Written by Katie Parla on February 22, 2011


Last year my friend Can sent me to Antebi, a restaurant in Caddebostan (Istanbul) specializing in food from Southeastern Turkey. I was immediately hooked. Their richly spiced food, liberal use of pomegranate molassas, and quality ingredients are all the things I need in life. And even though Antebi was a 15-minute walk from where I stay in Istanbul, it was a place I would have crossed the city to dine in. Then, tragically, Antebi closed in late summer. It was devastating.

Sauteed liver.

I mourned the loss in the only way I know how: by creeping past the old location on Rıfat Bey Sokak, staring at the building longingly and hoping for Antebi’s reincarnation. It was weird. But, alas, Antebi has reopened in Göztepe. The new location is on the corner of Fahrettin Kerim Gökay and Sarayönü Caddesi, in the southwest corner of the Marmara University Campus.

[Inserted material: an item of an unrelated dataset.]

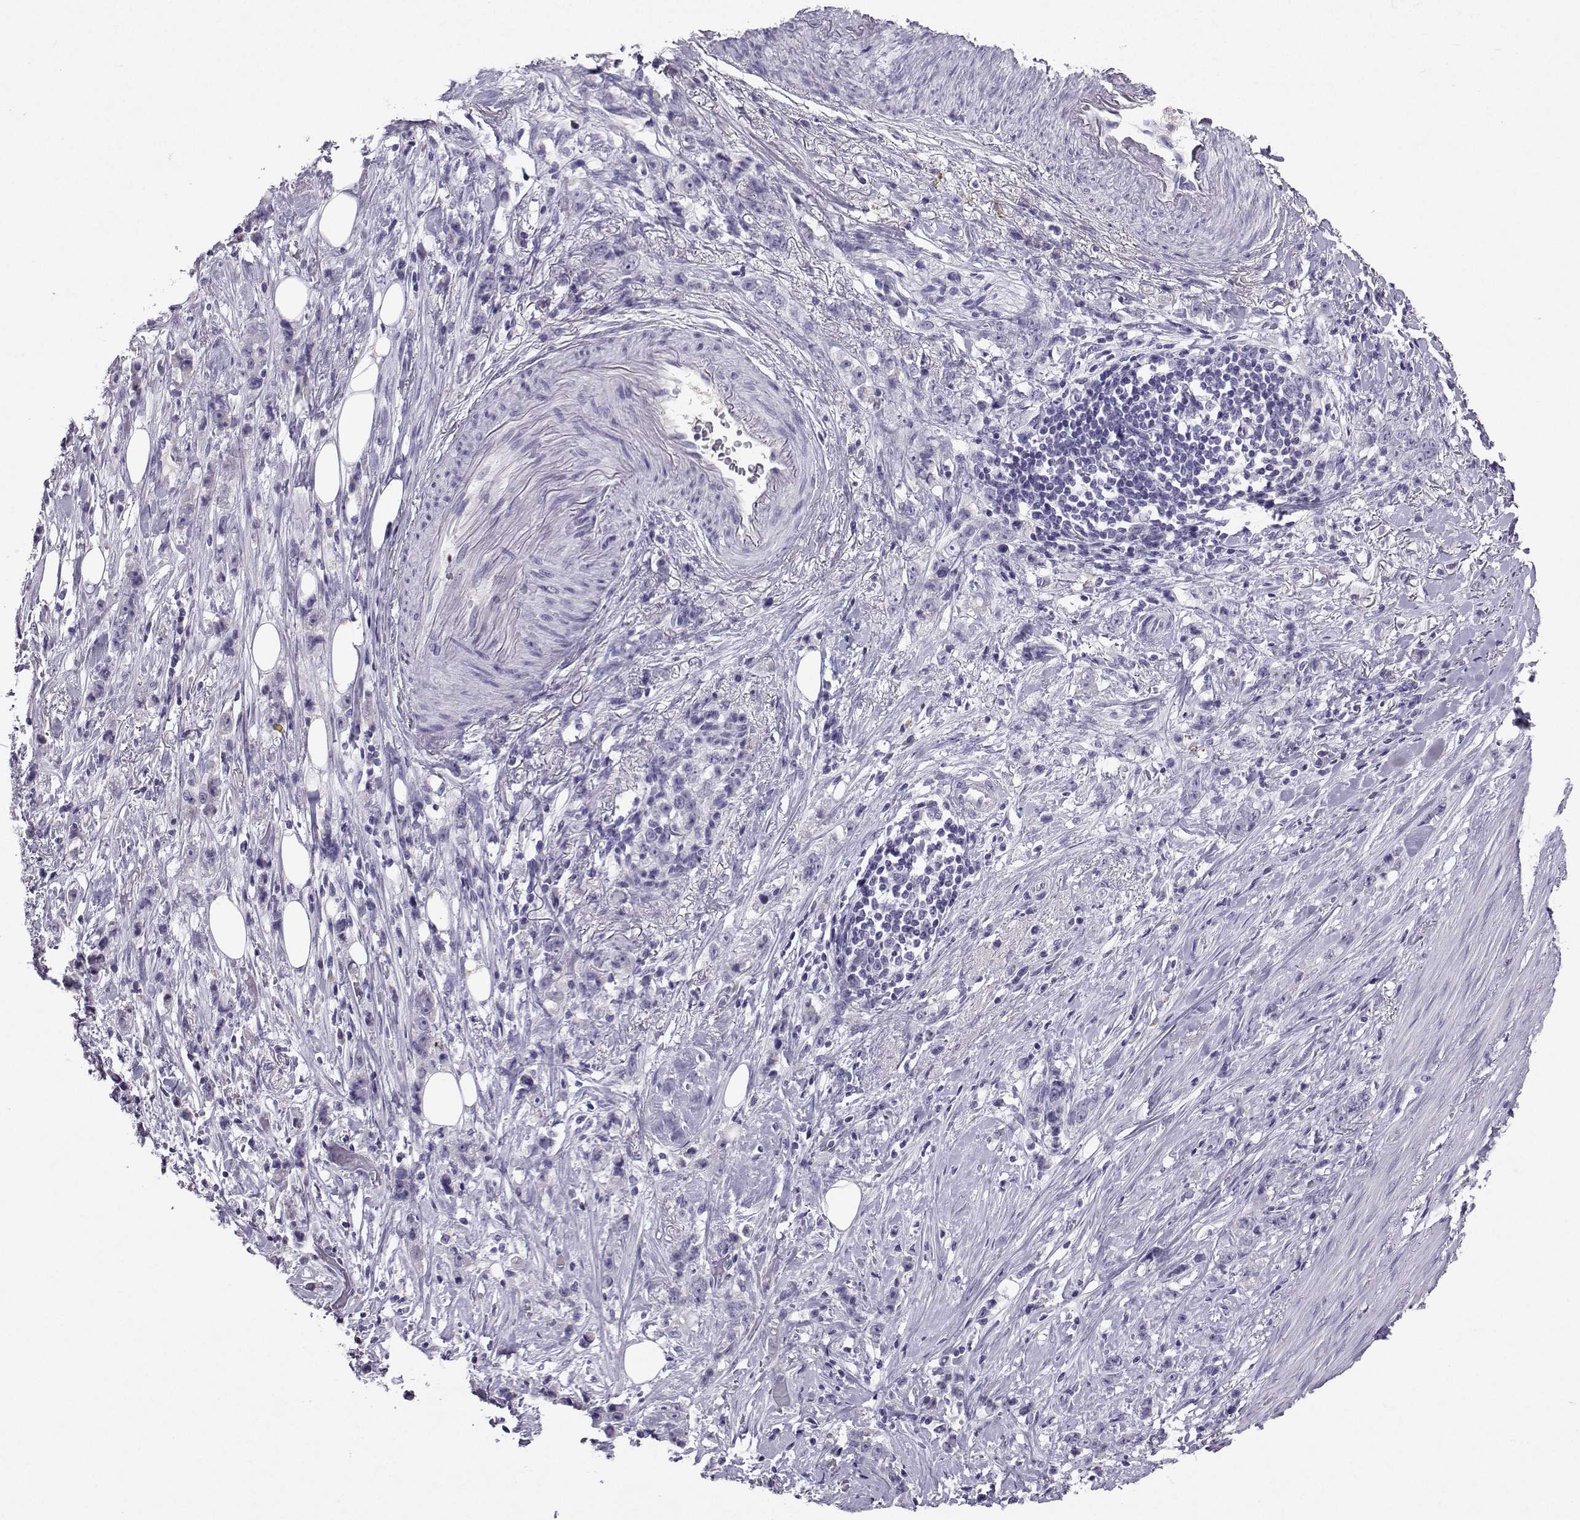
{"staining": {"intensity": "negative", "quantity": "none", "location": "none"}, "tissue": "stomach cancer", "cell_type": "Tumor cells", "image_type": "cancer", "snomed": [{"axis": "morphology", "description": "Adenocarcinoma, NOS"}, {"axis": "topography", "description": "Stomach, lower"}], "caption": "Tumor cells are negative for brown protein staining in adenocarcinoma (stomach). The staining is performed using DAB (3,3'-diaminobenzidine) brown chromogen with nuclei counter-stained in using hematoxylin.", "gene": "GRIK4", "patient": {"sex": "male", "age": 88}}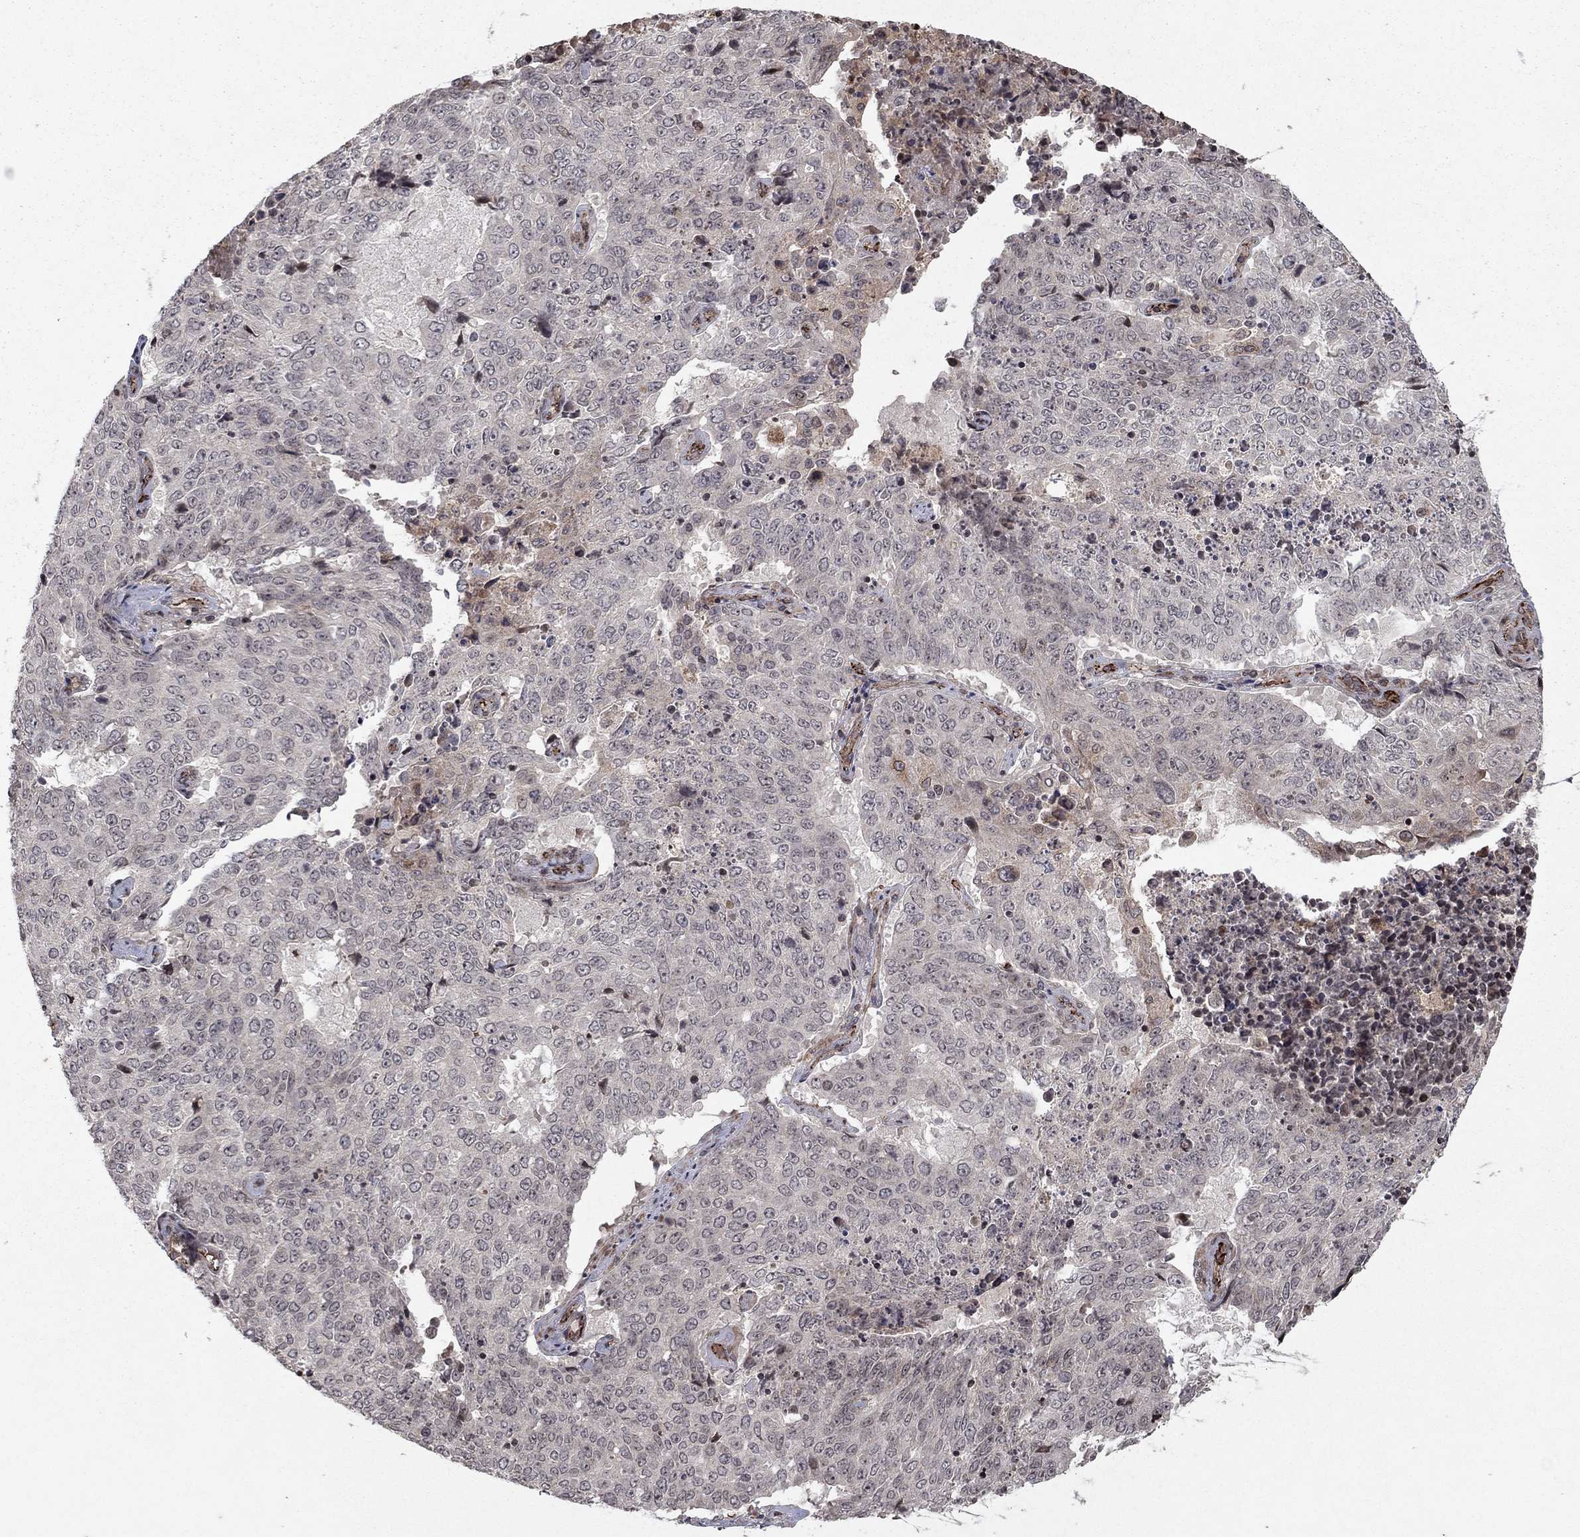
{"staining": {"intensity": "negative", "quantity": "none", "location": "none"}, "tissue": "lung cancer", "cell_type": "Tumor cells", "image_type": "cancer", "snomed": [{"axis": "morphology", "description": "Normal tissue, NOS"}, {"axis": "morphology", "description": "Squamous cell carcinoma, NOS"}, {"axis": "topography", "description": "Bronchus"}, {"axis": "topography", "description": "Lung"}], "caption": "Immunohistochemistry of squamous cell carcinoma (lung) displays no staining in tumor cells.", "gene": "SORBS1", "patient": {"sex": "male", "age": 64}}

Icli kofte. It tastes better than it looks.

The new restaurant is spread out over two buildings. On the left hand side of the entrance courtyard is the kitchen and smoking part of the restaurant. And in a separate, detached building on the right is the non-smoking section.


The menu is composed of the same delicious mezes from Antep (and a few from Antakya) that made up the old menu, including muhammara, a thick walnut and pepper spread, one of my favorite foods. There are also hot appetizers like sauteed liver, içli köfte, and lahmacun.

Pirzola, kuzu şiş and adana kebap.

The grilled meats are quite good, especially the kuzu şiş (grilled marinated lamb cubes). The server Hasan explained that Antebi serves lambs slaughtered in Antep then brought to Istanbul whole to be butchered.

Kadayif with pistachios and kaymak.

The desserts on the menu are a mixture of Antep traditions and others around southeastern Turkey. If you were curious about how to get 3,000 calories on a single plate, kadayif wrapped around ground pistacchios and kaymak is a pretty straightforward way to do it.